BEGIN GIVEN INFORMATION

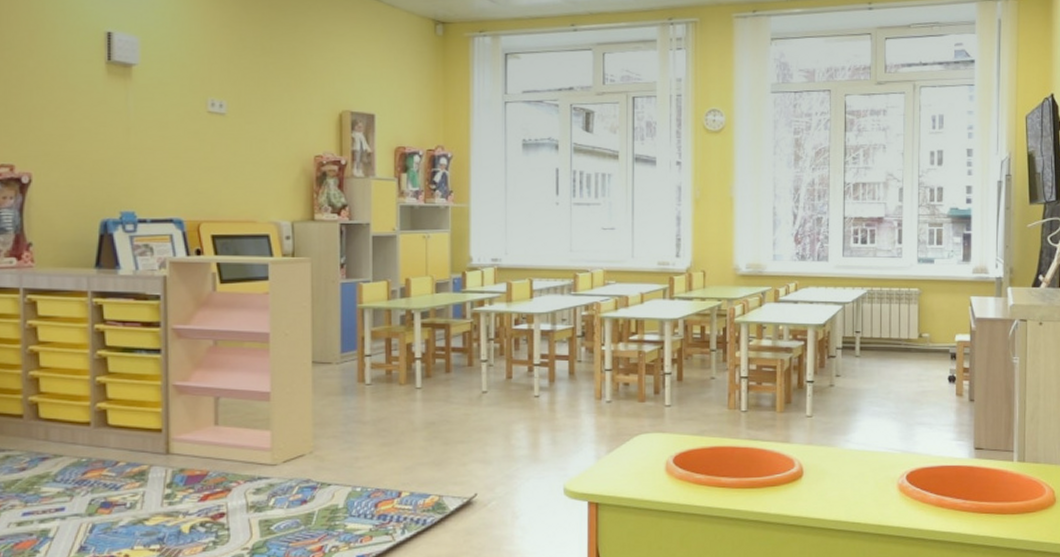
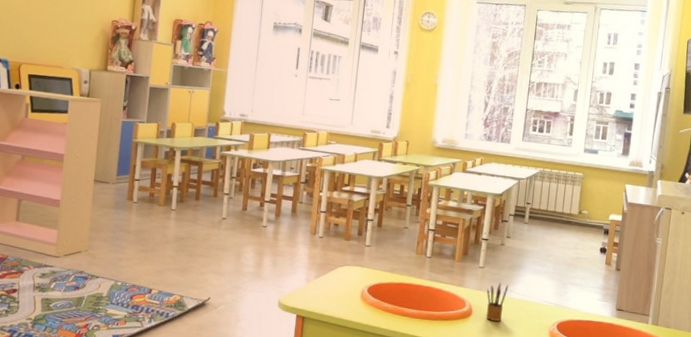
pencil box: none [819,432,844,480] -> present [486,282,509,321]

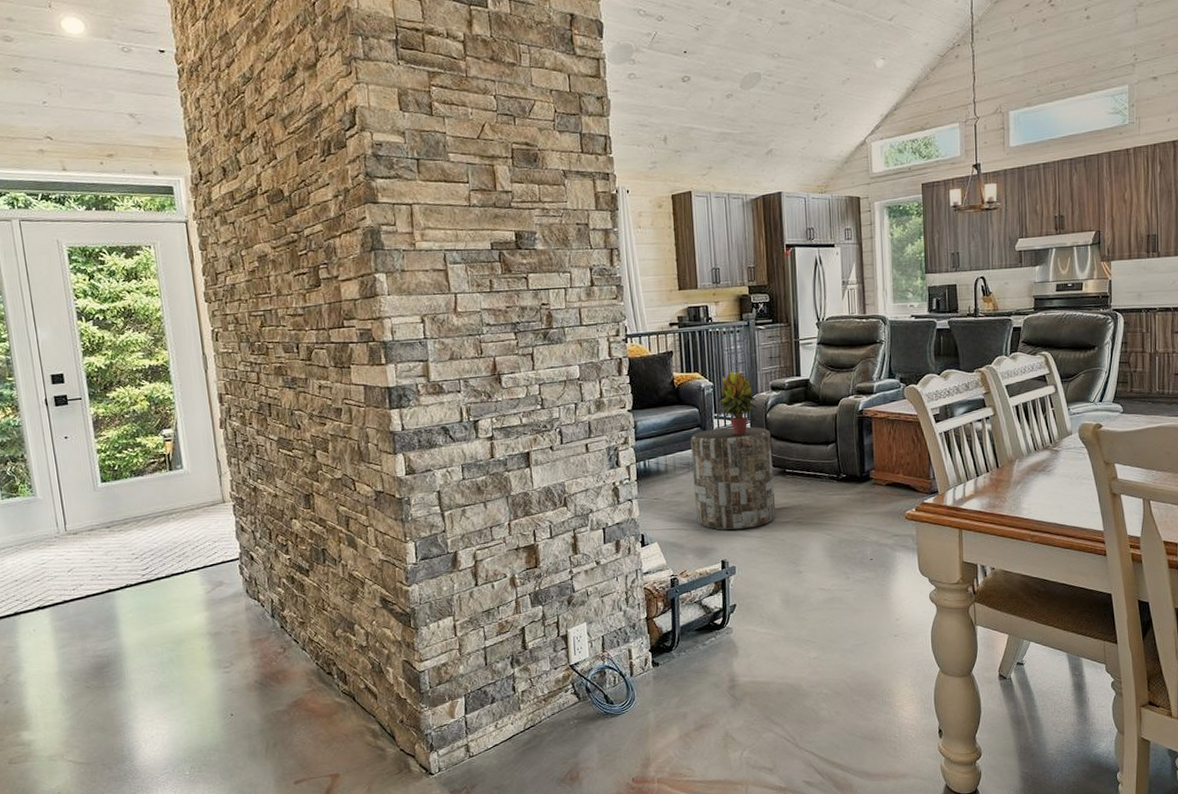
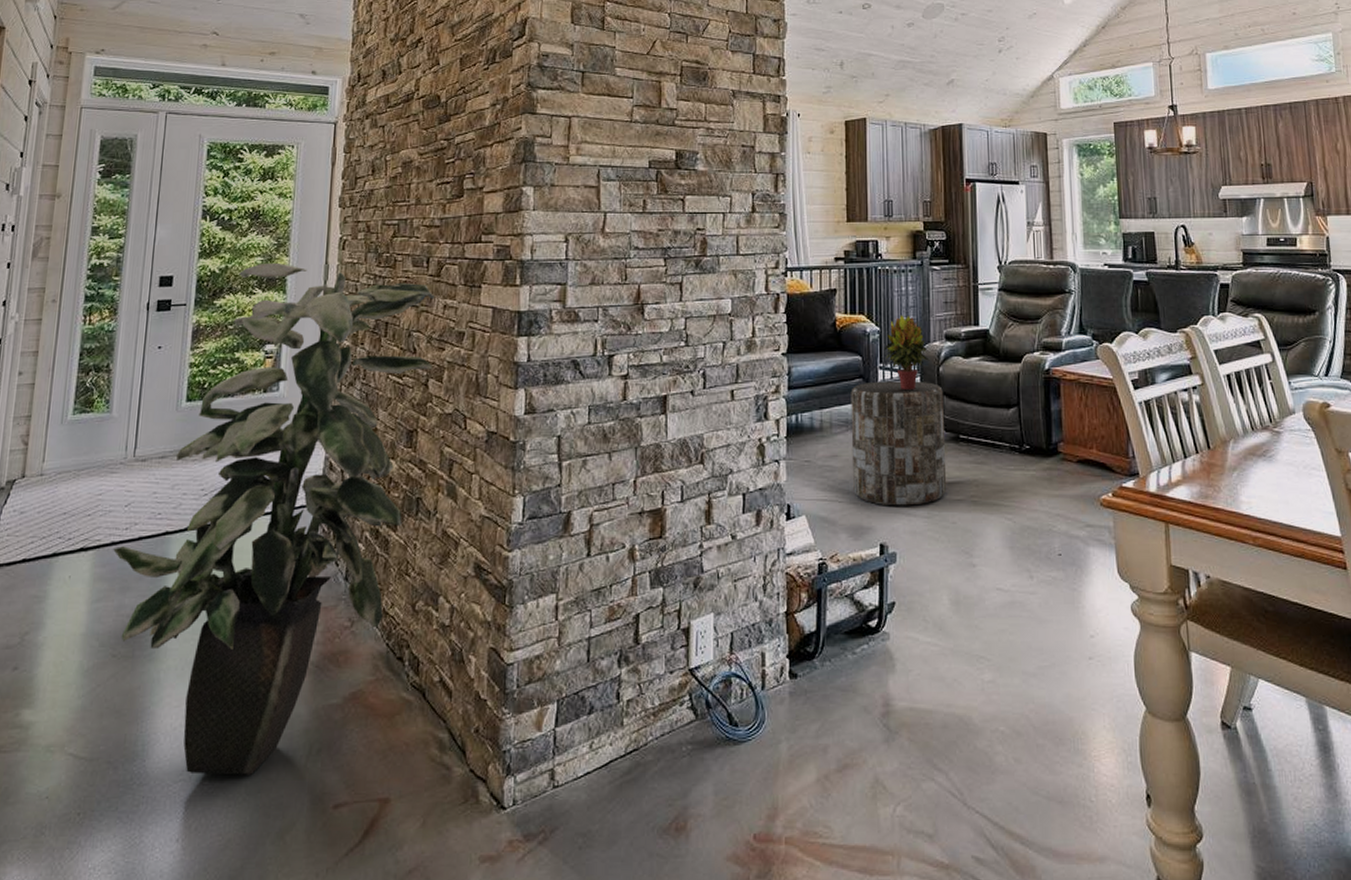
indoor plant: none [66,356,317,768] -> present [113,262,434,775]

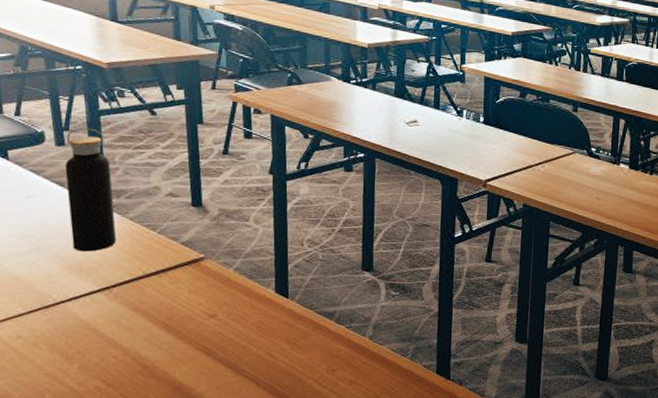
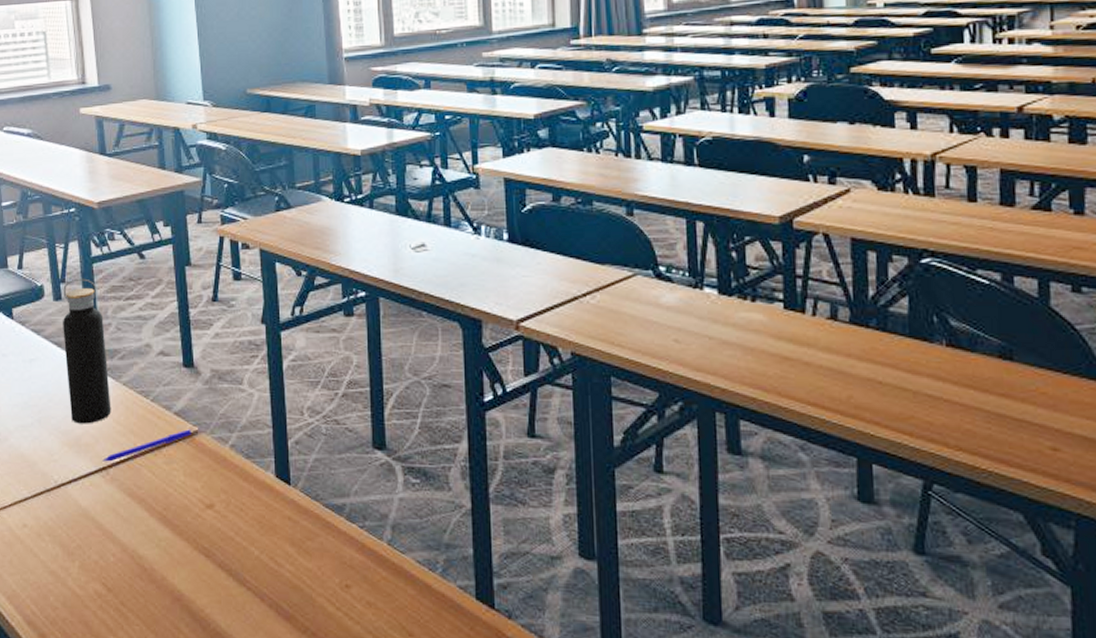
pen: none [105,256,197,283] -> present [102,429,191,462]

END GIVEN INFORMATION

### [BRIEF]
Give the data again exactly as it appears, but without any images.

### [WRITTEN ANSWER]
pencil box: none [819,432,844,480] -> present [486,282,509,321]

indoor plant: none [66,356,317,768] -> present [113,262,434,775]

pen: none [105,256,197,283] -> present [102,429,191,462]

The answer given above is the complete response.